Scientists estimate the Greenland shark lives at least 250 years. They may live over 500 years.

 Close-up image of a greenland shark taken at the floe edge of the Admiralty Inlet, Nunavut.

Close-up image of a greenland shark taken at the floe edge of the Admiralty Inlet, Nunavut.

Photo credit - Hemming1952 | Wikimedia Commons | Used under the Creative Commons Attribution-Share Alike 4.0 International | Modifications: size

Scientists have suspected for a while that Greenland sharks lived extremely long lives, but they didn’t have a way to determine how long. The age of other shark species can be estimated by counting growth bands on fin spines or on the shark’s vertebrae, much like rings on a tree. Greenland sharks, however, have no fin spines and no hard tissues in their bodies. Their vertebrae are too soft to form the growth bands seen in other sharks. Scientists could only guess that the sharks lived a long time based on what they knew — the sharks grow at a very slow rate (less than 1 cm per year) and they can reach over 6 meters in size.

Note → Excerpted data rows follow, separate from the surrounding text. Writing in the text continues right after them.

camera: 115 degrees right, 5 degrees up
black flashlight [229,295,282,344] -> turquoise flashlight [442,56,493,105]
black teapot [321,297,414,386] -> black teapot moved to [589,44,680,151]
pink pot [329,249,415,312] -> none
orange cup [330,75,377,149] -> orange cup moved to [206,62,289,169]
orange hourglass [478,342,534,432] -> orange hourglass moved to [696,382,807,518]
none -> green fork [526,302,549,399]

But recent breakthroughs allowed scientists to use carbon dating to estimate the age of Greenland sharks. Inside the shark’s eyes, there are proteins that are formed before birth and do not degrade with age, like a fossil preserved in amber. Scientists discovered that they could determine the age of the sharks by carbon-dating these proteins. One study examined Greenland sharks that were bycatch in fishermen’s nets. The largest shark they found, a 5-meter female, was between 272 and 512 years old according to their estimates. Carbon dating can only provide estimates, not a definitive age. Scientists continue to refine this method and may provide more accurate measurements in the future. But even at the lower end of the estimates, a 272-year lifespan makes the Greenland shark the longest-lived vertebrate.

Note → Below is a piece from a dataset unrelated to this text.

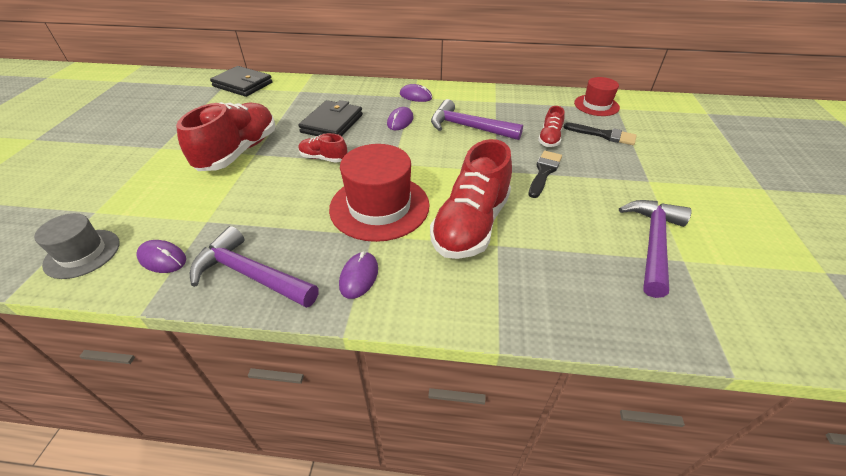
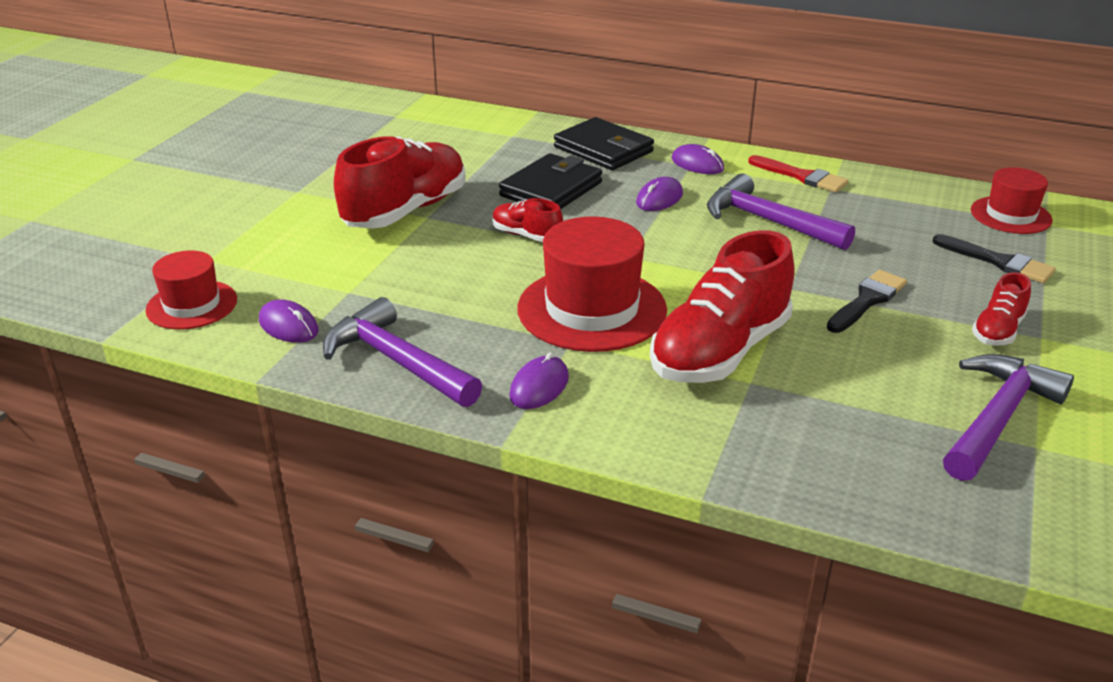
camera: 15 degrees right, 10 degrees down
grey hat [34,213,120,279] -> red hat [146,250,237,330]
black wallet [210,66,273,97] -> black wallet moved to [554,117,654,170]
red shoe [538,106,565,147] -> red shoe moved to [972,272,1031,346]
none -> red brush [748,155,849,192]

One theory to explain this long lifespan is that the Greenland shark has a very slow metabolism, an adaptation to the deep, cold waters it inhabits. A NOAA remotely operated vehicle doing a dive off New England encountered a Greenland shark at a depth of 783 meters, but these sharks are known to dive as deep as 2,200 meters. They’re also the only shark that can withstand the cold waters of the Arctic Ocean year-round.

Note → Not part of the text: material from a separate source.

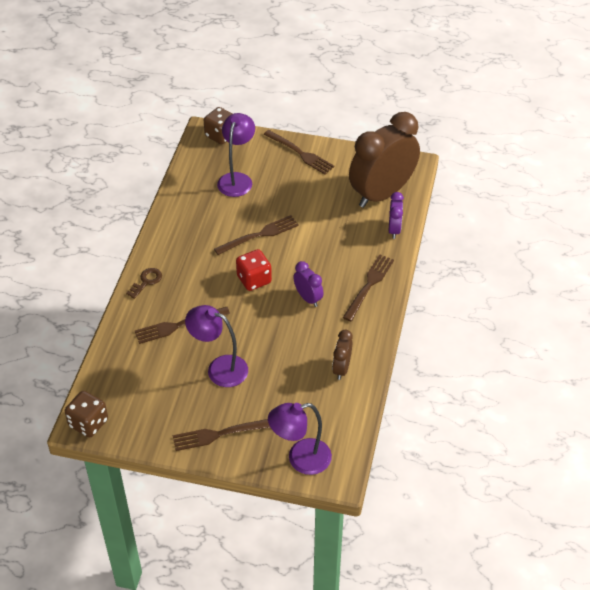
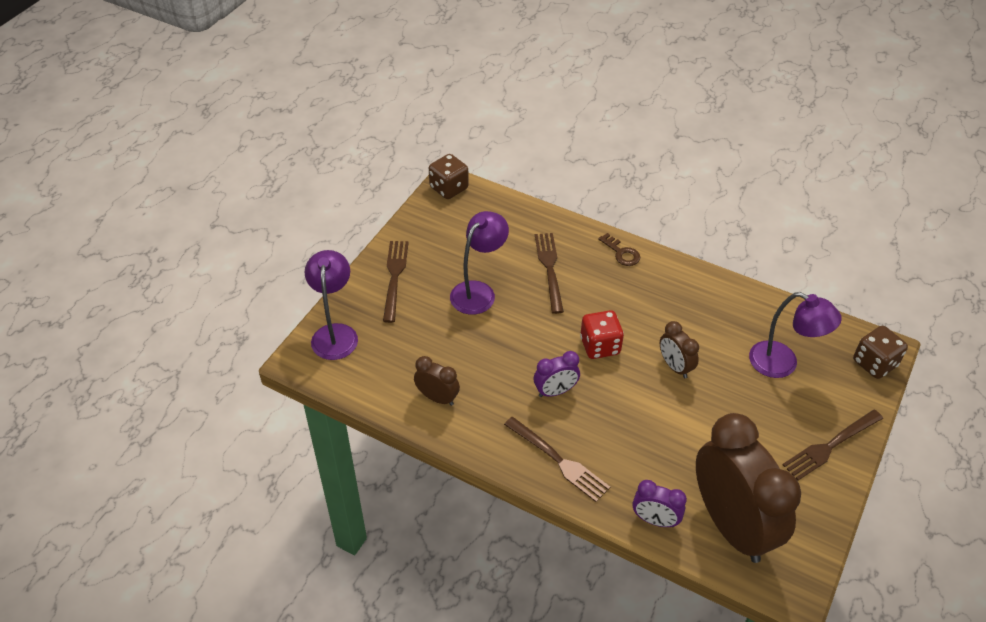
camera: 105 degrees right, 0 degrees up
brown fork [214,215,299,255] -> brown clock [660,321,699,378]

The slow metabolism could explain the shark’s slow growth, slow aging, and sluggish movement — its top speed is under 2.9 kilometers per hour. Because the sharks grow so slowly, they aren’t thought to reach sexual maturity until they’re over a century old. That means removing mature Greenland sharks from the ocean affects the species and the ecosystem for many decades. Though the Greenland shark used to be hunted for its liver oil, the majority of Greenland sharks that end up in fishing nets and lines now are caught by accident. Reducing bycatch is critical in conserving this unique species.